Editor: Here we have Simon Fokke’s 1769 engraving, "Fabel van de hond en de krokodil," or "Fable of the dog and the crocodile." It’s such a contrast, the detail of the line work against this life-or-death drama playing out. How do you interpret this work? Curator: Well, the seemingly simple lines speak volumes. The image of a dog escaping a crocodile immediately sparks recognition, doesn’t it? This type of fable, often visually rendered, acts as a vessel carrying collective anxieties and moral lessons across generations. Editor: Anxieties? What kind of anxieties?
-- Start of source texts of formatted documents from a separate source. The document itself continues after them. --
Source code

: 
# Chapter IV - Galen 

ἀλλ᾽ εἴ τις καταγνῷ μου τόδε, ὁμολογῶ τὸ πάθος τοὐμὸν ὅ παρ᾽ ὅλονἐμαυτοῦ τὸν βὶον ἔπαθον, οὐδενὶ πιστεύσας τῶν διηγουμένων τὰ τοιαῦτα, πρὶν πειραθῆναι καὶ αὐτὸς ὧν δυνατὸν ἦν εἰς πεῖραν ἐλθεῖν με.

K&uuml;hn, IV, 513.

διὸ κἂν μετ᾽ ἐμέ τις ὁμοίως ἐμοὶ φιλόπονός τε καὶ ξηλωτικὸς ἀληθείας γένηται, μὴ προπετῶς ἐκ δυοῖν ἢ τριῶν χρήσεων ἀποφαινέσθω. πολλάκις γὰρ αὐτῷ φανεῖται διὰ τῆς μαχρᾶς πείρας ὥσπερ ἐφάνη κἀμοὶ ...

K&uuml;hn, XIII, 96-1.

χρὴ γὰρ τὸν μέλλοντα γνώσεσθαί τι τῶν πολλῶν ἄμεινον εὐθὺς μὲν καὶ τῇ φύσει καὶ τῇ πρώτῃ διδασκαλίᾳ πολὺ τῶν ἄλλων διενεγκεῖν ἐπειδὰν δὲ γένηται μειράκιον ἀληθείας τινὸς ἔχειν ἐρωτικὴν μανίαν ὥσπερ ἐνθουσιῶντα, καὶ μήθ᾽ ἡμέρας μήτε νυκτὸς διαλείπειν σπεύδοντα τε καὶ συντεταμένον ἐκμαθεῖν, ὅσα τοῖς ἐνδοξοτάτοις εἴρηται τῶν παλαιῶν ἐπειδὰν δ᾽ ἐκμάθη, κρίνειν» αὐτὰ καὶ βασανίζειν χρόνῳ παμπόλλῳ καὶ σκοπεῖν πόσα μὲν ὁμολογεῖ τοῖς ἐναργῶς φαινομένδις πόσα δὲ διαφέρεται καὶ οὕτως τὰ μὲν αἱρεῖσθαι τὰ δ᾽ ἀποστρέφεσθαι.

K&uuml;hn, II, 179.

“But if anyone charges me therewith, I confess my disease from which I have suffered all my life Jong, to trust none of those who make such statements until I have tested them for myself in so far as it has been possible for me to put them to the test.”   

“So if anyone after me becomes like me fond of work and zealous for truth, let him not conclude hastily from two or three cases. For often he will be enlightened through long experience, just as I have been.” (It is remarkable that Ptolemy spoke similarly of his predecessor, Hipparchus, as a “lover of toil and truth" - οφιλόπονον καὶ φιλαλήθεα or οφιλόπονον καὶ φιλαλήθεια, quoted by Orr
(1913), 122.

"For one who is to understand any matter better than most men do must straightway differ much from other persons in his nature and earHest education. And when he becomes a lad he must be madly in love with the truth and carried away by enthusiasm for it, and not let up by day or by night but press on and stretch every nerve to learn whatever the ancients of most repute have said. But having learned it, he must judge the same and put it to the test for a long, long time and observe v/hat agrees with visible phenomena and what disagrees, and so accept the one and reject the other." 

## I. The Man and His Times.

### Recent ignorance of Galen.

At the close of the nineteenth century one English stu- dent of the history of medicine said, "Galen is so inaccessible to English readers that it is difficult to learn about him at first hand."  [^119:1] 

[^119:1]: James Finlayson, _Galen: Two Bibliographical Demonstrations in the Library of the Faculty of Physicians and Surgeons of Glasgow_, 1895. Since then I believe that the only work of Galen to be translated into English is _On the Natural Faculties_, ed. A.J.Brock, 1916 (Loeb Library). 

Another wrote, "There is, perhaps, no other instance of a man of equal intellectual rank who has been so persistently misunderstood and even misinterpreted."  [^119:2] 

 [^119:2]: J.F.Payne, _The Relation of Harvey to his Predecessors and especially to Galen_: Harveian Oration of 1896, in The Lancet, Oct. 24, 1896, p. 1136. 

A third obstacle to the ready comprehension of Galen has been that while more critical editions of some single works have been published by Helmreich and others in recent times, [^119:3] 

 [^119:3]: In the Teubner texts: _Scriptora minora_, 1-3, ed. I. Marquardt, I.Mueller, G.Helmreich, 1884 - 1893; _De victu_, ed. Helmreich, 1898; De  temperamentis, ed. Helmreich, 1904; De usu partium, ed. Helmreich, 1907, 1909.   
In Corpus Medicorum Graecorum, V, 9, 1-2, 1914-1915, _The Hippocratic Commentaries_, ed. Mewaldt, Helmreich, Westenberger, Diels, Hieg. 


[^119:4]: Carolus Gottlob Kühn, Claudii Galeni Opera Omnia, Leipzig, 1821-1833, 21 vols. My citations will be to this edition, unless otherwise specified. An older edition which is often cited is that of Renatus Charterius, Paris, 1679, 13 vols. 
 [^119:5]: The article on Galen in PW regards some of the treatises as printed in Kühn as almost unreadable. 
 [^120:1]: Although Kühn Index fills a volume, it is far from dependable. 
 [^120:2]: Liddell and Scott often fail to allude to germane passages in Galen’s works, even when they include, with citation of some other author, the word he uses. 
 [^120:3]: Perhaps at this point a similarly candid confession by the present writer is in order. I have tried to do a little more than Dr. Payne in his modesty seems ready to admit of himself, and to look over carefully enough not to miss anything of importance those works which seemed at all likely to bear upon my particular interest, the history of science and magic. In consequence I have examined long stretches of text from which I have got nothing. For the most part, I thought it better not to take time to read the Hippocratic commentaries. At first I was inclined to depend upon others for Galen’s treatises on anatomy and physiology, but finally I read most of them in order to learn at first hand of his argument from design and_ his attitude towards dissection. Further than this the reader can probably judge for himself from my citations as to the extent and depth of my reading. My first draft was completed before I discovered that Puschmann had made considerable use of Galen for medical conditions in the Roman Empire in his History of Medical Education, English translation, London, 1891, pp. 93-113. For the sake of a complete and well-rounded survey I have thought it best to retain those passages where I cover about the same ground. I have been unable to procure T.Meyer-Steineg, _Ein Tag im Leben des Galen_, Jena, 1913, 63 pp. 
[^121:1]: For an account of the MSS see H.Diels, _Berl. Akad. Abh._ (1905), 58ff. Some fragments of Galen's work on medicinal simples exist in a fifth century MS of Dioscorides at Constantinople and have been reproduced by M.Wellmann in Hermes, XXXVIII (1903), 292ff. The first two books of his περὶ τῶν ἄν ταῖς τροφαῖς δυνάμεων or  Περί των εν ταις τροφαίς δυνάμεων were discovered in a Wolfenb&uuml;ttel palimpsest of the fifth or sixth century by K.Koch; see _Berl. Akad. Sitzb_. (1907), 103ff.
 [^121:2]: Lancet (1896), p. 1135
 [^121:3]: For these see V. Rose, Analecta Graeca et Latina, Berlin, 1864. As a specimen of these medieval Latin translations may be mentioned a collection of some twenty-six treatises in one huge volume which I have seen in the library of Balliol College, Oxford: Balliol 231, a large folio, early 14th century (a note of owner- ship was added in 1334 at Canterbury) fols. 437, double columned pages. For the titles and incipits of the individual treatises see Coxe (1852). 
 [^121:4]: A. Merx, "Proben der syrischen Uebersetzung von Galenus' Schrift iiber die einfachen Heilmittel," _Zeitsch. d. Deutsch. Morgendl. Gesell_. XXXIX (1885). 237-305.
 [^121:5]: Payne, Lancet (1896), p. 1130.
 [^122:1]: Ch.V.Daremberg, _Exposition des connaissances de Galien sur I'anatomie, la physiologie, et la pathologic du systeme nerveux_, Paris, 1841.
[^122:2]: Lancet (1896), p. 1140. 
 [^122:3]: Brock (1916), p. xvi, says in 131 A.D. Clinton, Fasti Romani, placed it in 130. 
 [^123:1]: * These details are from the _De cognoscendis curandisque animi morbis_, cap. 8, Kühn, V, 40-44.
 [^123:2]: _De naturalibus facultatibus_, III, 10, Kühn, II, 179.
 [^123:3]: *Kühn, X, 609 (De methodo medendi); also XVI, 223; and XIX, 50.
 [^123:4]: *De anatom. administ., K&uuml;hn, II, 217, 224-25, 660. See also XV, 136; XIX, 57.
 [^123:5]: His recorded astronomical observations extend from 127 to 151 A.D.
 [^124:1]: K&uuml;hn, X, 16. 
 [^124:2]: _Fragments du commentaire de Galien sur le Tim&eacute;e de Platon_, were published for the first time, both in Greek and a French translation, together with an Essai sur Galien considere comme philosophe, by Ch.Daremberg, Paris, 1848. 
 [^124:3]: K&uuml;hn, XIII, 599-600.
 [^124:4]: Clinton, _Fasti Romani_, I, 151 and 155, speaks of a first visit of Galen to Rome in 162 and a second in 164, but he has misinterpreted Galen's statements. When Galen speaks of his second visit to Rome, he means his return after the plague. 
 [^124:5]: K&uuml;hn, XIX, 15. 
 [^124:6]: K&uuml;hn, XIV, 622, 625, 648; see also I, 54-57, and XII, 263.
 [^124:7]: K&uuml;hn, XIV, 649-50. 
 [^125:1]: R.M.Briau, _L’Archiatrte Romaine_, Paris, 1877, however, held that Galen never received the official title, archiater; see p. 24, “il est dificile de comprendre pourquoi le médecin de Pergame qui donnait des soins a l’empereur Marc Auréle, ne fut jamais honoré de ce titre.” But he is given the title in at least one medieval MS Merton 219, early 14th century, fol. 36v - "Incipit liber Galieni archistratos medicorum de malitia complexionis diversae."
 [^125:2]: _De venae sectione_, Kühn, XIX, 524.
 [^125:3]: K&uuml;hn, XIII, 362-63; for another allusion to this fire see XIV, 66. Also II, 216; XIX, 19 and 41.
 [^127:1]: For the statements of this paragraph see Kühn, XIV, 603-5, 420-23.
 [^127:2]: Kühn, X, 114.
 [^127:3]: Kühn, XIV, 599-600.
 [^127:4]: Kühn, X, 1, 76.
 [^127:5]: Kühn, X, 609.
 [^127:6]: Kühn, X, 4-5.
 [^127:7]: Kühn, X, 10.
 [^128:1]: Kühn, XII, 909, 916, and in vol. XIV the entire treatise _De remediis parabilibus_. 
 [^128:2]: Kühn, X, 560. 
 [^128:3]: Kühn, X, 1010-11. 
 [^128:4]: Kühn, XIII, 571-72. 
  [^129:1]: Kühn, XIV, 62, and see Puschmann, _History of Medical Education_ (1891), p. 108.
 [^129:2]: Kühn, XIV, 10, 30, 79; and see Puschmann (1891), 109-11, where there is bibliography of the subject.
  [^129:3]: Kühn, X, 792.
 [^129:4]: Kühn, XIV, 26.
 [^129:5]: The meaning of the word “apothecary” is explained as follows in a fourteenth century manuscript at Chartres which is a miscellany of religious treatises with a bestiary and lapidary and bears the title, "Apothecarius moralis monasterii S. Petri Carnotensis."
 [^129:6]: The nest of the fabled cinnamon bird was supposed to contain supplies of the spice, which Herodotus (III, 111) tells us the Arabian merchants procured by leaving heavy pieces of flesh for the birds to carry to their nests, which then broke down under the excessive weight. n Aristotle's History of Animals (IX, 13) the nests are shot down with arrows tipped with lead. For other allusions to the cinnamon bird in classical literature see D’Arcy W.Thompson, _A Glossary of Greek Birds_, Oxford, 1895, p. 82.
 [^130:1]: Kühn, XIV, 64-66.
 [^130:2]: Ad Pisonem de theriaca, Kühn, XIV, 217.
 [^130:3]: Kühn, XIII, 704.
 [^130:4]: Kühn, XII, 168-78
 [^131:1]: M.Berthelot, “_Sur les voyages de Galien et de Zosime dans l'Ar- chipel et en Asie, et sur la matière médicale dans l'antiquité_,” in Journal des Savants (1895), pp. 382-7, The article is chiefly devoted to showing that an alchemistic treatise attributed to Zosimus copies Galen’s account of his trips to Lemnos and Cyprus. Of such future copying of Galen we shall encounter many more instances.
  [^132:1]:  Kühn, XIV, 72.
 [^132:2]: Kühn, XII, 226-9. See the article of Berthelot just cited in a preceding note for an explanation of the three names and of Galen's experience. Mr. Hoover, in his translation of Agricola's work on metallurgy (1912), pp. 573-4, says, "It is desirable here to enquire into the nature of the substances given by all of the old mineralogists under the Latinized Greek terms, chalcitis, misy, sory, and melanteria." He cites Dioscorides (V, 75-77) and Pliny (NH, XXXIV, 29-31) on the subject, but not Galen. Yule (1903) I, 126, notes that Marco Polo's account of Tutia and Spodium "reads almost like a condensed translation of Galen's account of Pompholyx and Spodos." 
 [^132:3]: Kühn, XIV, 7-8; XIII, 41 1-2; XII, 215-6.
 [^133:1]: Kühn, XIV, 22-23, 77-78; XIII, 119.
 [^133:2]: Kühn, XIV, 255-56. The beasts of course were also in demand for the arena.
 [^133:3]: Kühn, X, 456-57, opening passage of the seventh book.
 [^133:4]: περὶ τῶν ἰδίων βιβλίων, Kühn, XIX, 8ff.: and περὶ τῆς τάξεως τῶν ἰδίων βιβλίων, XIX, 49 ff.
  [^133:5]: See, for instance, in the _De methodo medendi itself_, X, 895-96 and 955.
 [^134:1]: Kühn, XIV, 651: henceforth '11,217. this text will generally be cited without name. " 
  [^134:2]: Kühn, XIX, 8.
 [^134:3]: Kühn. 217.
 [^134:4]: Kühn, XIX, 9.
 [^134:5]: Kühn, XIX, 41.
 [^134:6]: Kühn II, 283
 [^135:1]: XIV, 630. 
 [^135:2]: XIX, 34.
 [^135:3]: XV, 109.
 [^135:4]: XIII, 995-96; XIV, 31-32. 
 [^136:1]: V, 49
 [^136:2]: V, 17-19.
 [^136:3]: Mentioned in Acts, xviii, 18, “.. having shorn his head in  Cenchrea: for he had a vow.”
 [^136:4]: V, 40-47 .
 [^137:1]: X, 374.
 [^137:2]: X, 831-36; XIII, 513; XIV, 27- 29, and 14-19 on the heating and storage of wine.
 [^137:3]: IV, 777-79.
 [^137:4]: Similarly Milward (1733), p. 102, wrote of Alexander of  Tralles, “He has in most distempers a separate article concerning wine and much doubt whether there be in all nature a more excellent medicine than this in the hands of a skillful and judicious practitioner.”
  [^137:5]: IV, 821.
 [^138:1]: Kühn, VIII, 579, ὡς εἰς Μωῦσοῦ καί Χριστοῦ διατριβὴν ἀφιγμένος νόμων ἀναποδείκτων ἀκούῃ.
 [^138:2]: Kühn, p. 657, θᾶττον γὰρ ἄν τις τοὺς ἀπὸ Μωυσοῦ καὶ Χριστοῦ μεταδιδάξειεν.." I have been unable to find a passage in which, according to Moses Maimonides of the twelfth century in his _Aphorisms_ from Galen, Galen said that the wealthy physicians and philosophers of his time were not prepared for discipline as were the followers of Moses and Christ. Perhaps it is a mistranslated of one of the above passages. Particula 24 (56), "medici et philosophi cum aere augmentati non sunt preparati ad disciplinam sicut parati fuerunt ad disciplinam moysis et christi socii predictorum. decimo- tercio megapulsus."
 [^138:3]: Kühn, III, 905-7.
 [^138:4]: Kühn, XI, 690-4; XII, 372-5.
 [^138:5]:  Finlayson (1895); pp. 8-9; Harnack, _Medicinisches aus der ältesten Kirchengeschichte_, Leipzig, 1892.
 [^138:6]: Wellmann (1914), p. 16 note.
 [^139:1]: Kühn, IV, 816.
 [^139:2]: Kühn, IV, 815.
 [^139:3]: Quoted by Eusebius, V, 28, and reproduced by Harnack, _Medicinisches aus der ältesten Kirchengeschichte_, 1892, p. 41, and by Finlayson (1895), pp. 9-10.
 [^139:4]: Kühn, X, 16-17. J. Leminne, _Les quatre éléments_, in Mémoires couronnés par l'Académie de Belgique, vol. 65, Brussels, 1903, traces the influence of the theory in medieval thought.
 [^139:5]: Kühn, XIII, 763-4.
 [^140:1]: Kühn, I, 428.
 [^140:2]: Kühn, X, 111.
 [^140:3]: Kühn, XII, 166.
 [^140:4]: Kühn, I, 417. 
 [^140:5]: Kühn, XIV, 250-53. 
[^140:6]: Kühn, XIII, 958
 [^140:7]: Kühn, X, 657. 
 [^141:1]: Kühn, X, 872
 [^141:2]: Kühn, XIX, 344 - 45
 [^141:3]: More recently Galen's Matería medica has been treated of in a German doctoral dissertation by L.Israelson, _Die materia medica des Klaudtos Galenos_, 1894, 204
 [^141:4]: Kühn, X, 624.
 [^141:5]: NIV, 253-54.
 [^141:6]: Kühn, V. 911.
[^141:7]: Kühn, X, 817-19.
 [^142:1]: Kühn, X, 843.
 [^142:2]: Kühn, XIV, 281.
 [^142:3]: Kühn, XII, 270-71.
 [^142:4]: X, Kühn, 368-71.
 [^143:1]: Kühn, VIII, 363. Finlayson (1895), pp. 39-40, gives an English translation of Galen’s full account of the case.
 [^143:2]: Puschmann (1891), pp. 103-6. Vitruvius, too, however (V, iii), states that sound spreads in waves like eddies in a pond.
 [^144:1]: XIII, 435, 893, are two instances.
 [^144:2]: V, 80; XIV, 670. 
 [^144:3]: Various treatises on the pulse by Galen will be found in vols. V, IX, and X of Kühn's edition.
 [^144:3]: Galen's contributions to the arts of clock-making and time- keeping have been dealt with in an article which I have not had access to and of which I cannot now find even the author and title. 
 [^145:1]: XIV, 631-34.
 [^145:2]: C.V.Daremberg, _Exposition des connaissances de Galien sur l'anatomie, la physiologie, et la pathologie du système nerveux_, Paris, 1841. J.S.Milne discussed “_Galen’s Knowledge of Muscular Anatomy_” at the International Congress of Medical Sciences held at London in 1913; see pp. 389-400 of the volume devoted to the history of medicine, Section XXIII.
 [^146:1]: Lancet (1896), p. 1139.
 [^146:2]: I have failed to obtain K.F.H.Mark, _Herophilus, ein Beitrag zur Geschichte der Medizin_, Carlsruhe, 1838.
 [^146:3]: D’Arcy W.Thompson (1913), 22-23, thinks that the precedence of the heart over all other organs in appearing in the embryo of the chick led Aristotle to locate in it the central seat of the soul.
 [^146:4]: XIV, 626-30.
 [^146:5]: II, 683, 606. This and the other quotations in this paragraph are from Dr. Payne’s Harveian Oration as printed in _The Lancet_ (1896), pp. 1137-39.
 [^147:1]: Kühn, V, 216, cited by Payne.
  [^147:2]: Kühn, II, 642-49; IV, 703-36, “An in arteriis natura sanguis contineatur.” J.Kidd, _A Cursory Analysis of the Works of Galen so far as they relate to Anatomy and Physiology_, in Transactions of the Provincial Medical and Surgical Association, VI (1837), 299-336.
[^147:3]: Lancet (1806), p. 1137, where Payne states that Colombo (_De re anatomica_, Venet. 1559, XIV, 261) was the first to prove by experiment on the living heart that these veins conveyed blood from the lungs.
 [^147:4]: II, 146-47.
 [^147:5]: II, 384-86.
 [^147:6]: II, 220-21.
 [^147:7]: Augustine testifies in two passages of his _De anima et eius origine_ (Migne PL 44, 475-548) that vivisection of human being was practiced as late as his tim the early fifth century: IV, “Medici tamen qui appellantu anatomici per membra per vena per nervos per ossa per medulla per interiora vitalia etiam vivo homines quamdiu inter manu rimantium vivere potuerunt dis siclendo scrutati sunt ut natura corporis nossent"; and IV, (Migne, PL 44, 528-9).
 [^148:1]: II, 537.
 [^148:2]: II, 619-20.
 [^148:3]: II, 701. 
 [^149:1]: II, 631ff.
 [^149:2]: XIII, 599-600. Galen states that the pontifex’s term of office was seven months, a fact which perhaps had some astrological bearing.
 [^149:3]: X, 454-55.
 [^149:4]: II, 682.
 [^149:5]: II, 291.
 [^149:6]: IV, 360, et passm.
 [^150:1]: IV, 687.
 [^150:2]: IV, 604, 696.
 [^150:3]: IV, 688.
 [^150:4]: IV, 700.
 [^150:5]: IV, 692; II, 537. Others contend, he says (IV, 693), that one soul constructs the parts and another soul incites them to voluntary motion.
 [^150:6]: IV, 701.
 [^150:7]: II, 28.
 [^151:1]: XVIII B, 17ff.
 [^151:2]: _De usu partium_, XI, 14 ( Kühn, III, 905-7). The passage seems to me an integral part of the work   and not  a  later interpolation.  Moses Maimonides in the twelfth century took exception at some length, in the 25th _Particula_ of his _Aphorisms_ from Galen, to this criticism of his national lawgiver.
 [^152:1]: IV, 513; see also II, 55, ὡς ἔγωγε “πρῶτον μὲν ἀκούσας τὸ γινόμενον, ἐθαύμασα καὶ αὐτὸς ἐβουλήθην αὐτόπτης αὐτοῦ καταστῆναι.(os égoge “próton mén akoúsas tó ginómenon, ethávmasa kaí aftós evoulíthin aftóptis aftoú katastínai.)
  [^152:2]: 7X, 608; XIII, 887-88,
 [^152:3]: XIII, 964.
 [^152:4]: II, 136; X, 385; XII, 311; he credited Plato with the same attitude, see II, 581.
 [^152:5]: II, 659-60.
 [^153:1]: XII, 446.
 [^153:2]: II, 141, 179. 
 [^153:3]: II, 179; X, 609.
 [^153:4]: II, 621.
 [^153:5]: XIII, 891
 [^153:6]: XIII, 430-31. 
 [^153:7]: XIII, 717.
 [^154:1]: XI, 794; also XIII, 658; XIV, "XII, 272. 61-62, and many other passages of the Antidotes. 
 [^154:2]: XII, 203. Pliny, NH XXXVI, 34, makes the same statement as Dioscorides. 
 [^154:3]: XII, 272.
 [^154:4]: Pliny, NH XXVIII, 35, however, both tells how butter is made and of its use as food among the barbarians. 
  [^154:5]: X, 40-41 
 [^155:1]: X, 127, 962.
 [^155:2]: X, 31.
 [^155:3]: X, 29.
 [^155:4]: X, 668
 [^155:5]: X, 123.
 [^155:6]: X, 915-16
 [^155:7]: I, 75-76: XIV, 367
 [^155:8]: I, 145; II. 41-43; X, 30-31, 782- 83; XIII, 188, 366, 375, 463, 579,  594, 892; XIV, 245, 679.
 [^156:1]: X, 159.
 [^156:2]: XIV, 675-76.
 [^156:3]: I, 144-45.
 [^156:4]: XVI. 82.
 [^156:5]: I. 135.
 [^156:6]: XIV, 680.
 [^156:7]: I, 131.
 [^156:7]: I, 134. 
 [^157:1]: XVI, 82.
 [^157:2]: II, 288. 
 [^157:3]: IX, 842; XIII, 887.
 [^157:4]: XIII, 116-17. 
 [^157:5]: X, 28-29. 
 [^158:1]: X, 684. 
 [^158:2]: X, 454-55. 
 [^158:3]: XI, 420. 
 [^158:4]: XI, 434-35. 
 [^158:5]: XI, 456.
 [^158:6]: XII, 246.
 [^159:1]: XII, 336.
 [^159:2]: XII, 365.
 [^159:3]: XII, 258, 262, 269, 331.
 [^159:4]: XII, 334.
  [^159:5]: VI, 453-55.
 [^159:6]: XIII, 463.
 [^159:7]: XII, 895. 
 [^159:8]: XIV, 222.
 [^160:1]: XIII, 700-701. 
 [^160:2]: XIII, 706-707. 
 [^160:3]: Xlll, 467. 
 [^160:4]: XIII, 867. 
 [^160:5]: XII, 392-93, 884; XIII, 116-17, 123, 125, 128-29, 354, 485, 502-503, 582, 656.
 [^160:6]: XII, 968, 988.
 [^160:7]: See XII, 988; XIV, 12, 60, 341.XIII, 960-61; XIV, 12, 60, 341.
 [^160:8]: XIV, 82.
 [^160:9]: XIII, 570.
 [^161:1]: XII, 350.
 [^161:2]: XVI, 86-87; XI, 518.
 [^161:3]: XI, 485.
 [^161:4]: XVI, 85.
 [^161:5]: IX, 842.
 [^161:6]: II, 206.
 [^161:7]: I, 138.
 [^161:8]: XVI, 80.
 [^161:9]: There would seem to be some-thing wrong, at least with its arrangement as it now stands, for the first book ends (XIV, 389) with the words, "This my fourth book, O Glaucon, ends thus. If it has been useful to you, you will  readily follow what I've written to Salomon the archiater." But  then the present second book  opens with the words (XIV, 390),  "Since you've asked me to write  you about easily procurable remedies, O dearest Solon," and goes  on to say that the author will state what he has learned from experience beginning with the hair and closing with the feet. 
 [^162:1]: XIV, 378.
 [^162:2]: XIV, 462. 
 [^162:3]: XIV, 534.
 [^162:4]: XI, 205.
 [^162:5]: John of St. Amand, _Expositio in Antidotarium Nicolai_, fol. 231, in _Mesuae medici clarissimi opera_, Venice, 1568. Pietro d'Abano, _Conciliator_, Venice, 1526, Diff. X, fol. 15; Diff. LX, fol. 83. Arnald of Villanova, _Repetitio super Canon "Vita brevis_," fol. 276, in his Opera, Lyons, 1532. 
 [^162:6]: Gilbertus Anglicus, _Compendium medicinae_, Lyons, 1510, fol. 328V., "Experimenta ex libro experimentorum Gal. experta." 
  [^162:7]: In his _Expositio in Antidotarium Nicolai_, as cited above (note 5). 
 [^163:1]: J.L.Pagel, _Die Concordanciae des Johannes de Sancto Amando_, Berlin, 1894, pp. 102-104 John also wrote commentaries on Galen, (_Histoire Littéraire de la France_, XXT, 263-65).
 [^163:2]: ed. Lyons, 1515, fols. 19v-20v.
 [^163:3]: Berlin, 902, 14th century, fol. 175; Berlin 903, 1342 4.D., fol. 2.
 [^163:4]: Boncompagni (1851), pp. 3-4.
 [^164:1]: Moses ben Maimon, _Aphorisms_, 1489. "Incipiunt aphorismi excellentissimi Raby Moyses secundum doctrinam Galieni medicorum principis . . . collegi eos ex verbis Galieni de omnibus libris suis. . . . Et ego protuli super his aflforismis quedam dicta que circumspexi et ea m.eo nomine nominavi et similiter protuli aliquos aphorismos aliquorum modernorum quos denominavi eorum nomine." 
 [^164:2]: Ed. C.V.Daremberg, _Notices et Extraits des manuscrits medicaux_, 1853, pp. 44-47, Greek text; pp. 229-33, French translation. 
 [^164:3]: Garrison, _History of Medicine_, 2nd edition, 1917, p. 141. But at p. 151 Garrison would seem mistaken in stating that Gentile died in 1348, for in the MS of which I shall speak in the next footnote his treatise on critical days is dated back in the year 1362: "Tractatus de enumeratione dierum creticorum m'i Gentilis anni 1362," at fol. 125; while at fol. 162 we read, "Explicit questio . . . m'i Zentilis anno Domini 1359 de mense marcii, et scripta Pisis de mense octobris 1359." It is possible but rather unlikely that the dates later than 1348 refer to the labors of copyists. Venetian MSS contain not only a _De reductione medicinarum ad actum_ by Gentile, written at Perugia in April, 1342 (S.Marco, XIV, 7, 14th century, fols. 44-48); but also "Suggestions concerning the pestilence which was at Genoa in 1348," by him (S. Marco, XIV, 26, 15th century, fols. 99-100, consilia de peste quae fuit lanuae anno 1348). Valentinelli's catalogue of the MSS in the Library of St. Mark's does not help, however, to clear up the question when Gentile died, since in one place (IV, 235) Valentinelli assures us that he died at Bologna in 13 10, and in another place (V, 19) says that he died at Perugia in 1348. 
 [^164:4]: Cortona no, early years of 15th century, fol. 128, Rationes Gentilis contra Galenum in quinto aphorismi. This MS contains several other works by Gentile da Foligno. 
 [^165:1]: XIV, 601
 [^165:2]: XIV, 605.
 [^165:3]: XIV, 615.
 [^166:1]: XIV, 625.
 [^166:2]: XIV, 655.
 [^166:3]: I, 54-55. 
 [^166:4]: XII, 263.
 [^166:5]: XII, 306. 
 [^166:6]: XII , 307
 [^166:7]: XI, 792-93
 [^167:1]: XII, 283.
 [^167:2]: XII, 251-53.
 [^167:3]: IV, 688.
Curator: Think of the cultural anxieties surrounding the exotic “other”—the crocodile representing unknown dangers lurking beyond familiar territories. Consider also the dog; is it simply fleeing danger, or does it represent the triumph of wit over brute force? The baroque style often played with contrasts – good and evil, reason and instinct. Editor: So, the choice of imagery conveys a larger message about the world. Do you see other examples of this messaging? Curator: Absolutely. Even the landscape—the sharp line of the reeds, the sketchy foliage—contributes to the atmosphere. Are we meant to feel a sense of claustrophobia? Is there an opportunity for the dog to change course and return another way? The scene is deliberately composed to provoke thought beyond a simple depiction of a chase. What's the nature of the relationship depicted here between nature and human society? The choice of certain exotic visual cues reinforces Europe’s cultural relationship with foreign peoples and lands. Editor: It’s interesting how something that seems so straightforward on the surface can have so many layers. I will look at baroque art through a different lens now. Curator: It all boils down to this continuous conversation, between ourselves, and those bygone cultures preserved through imagery. This type of symbolic visual language becomes its own repository, containing history, morality, psychology, and human behavior.